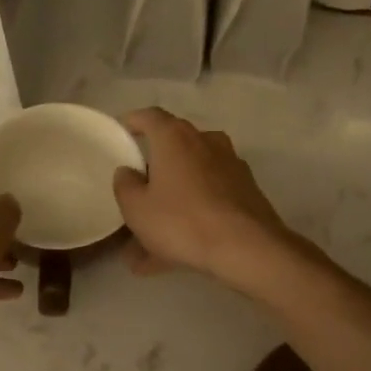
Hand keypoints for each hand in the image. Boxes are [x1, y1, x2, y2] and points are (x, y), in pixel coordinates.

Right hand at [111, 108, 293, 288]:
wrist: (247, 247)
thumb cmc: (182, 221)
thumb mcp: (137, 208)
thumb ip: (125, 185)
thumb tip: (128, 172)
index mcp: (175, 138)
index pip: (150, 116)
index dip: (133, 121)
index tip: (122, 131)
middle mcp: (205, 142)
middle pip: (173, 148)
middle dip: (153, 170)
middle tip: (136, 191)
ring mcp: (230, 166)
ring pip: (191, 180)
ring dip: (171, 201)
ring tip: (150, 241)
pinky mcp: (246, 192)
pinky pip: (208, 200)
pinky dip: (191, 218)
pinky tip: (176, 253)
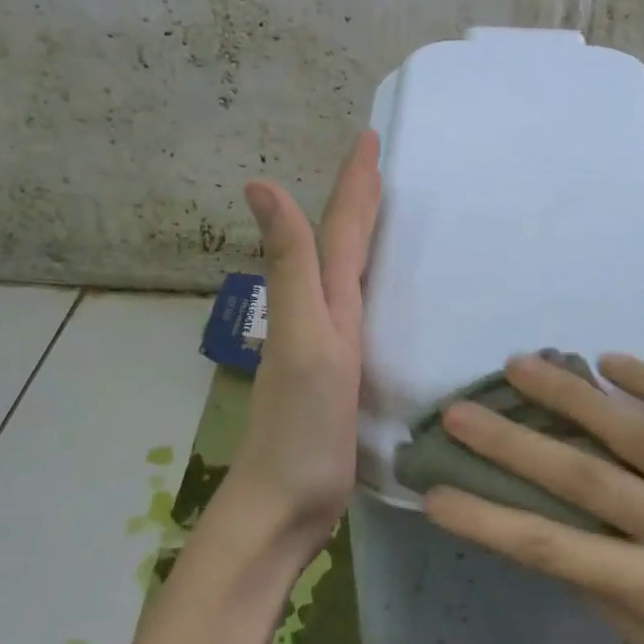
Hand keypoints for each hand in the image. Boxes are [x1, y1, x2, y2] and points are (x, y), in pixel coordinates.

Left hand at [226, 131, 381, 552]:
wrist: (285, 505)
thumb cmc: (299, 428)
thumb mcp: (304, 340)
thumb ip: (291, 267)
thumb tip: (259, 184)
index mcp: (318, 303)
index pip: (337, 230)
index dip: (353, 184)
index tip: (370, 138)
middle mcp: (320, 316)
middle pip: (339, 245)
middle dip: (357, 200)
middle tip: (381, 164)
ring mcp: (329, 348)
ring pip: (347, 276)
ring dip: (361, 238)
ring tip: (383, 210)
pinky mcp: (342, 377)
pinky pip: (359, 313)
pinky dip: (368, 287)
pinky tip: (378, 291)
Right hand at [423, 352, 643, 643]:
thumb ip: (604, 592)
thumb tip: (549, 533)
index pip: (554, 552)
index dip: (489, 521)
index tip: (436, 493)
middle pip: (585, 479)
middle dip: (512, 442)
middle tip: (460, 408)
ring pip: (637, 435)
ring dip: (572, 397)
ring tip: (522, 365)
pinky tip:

=====

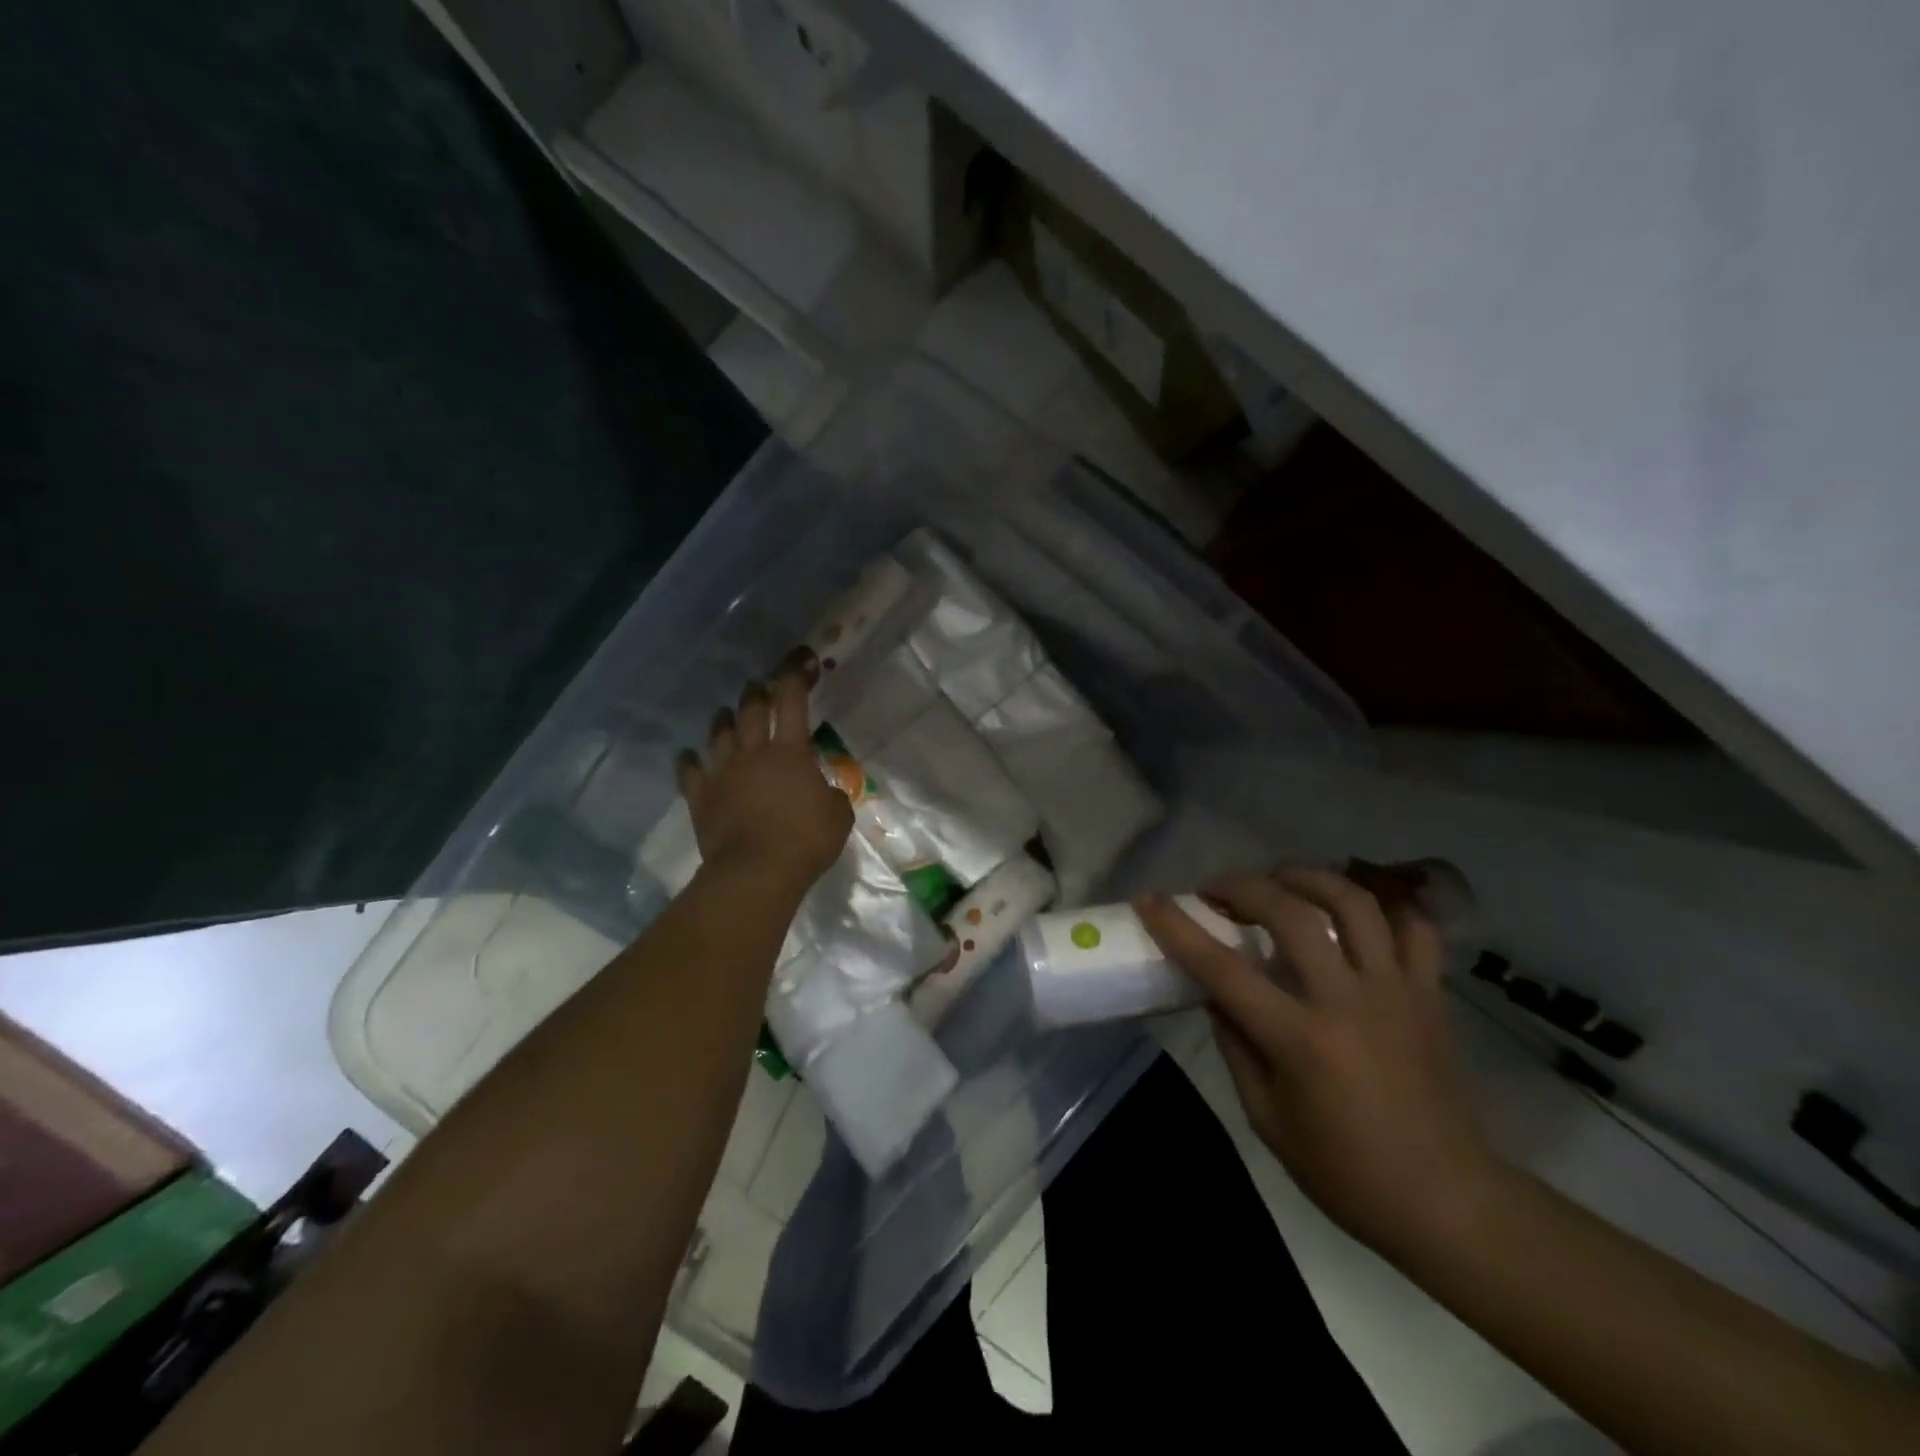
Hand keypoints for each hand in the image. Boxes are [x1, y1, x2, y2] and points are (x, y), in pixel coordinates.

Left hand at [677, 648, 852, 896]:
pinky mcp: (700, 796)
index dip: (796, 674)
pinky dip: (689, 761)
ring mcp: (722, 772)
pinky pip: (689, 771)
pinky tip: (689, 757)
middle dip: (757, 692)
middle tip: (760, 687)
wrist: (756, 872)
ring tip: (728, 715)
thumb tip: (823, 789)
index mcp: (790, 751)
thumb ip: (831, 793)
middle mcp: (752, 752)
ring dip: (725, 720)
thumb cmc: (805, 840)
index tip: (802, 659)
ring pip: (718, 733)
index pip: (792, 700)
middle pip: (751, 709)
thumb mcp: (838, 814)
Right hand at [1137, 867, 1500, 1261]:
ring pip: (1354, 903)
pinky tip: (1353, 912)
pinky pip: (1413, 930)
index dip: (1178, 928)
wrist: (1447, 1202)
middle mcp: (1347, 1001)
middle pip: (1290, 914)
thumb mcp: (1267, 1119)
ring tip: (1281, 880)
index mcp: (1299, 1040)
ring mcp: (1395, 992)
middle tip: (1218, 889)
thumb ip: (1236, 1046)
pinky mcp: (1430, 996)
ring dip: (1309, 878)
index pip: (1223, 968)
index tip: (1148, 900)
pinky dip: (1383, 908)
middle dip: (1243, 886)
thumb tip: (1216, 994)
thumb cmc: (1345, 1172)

=====

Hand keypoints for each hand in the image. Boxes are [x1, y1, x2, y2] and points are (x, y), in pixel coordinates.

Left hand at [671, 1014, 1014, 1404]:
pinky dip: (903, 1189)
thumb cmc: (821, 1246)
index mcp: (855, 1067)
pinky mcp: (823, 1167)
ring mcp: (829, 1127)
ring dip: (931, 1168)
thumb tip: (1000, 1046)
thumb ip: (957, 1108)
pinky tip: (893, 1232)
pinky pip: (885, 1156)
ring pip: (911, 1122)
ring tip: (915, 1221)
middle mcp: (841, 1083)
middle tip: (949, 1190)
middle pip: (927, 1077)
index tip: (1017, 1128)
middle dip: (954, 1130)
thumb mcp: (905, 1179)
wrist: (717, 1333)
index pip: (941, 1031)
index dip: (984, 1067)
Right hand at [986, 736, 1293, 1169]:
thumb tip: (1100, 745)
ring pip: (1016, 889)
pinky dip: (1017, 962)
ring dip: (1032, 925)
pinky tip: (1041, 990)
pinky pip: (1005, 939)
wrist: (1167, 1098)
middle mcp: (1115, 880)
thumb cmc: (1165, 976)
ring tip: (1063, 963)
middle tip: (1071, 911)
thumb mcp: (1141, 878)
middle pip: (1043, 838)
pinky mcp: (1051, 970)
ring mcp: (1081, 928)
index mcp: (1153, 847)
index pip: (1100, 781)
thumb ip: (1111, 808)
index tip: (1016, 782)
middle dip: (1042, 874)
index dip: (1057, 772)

=====

▸ **Instructions for the task**:
Out of the data above, return each line where the word "hand" can be found.

▸ **Exercise result**:
Hand keypoints for each hand in the image. Boxes are [x1, y1, x2, y2] and points are (x, y), in pixel coordinates.
Right hand at [111, 108, 293, 288]:
Hand keypoints for each hand in the image. Boxes are [x1, y1, x2, y2] and points are (x, y), in pixel coordinates.
Left hand at [226, 131, 381, 552]:
Right hand at [423, 352, 643, 643]:
Hand keypoints for each hand in the image. Boxes are [x1, y1, x2, y2] and points are (x, y), in pixel coordinates.
Left hand at [677, 648, 852, 896]:
Right hand at [1137, 867, 1500, 1261]:
Hand keypoints for each hand in the image. Boxes are [x1, y1, x2, y2] and points are (x, y), in pixel coordinates.
Left hand at [671, 1014, 1014, 1404]:
Right hand at [986, 736, 1293, 1169]:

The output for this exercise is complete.